Page-level text extractions
_____
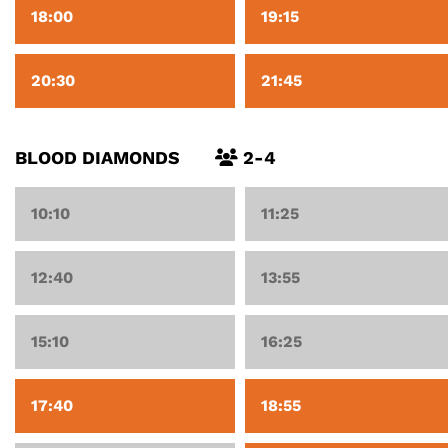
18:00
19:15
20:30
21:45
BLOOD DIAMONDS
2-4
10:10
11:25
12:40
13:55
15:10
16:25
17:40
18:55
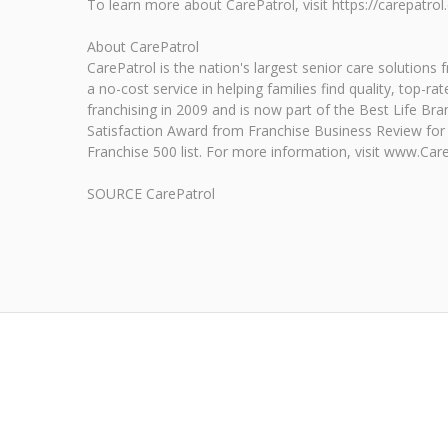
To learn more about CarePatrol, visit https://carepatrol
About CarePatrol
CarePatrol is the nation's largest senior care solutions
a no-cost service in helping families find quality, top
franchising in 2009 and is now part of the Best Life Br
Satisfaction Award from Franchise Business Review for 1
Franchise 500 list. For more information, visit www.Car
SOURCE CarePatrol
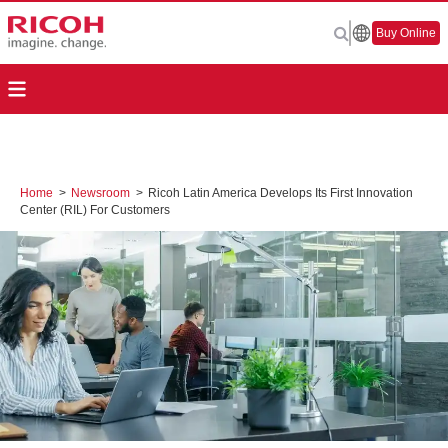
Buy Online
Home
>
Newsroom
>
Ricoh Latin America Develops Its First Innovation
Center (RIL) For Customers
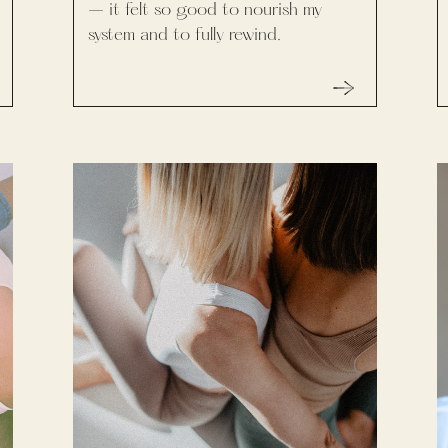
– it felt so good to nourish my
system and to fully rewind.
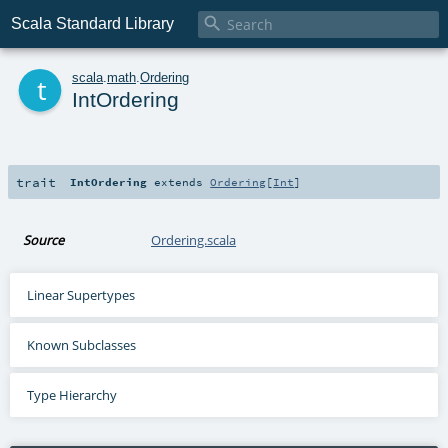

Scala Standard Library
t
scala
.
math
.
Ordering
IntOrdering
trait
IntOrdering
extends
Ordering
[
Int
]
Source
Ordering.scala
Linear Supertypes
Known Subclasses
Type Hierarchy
_____
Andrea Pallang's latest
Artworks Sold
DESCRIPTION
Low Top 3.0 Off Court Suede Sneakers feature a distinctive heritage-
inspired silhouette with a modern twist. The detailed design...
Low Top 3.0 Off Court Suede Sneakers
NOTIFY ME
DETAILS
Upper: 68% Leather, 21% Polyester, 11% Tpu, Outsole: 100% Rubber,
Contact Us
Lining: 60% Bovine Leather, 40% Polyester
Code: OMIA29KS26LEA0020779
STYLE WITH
_____
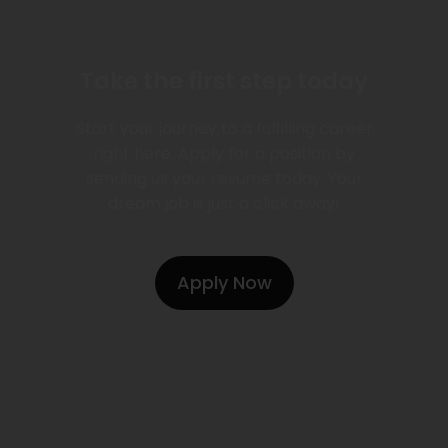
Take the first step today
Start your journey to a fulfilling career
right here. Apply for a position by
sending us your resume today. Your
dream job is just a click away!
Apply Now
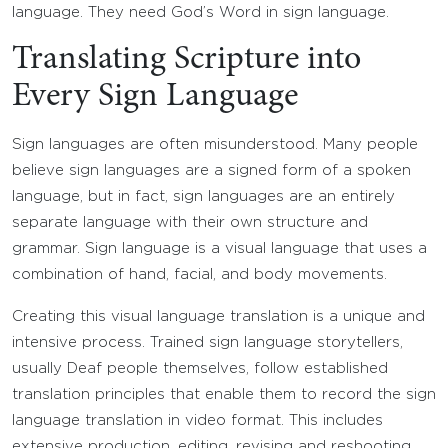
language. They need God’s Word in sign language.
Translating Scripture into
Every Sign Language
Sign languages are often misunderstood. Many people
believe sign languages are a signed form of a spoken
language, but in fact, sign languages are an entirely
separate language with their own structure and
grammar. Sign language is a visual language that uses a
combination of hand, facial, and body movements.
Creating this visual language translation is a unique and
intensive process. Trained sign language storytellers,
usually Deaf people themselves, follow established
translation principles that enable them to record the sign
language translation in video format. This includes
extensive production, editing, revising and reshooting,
_____
### WHAT TO PRODUCE:
Once you reach the line with "usually Deaf people" in the data above, copy it and every line after it exactly, up to and including the line with "extensive production, editing, revising".

### ANSWER:
usually Deaf people themselves, follow established
translation principles that enable them to record the sign
language translation in video format. This includes
extensive production, editing, revising and reshooting,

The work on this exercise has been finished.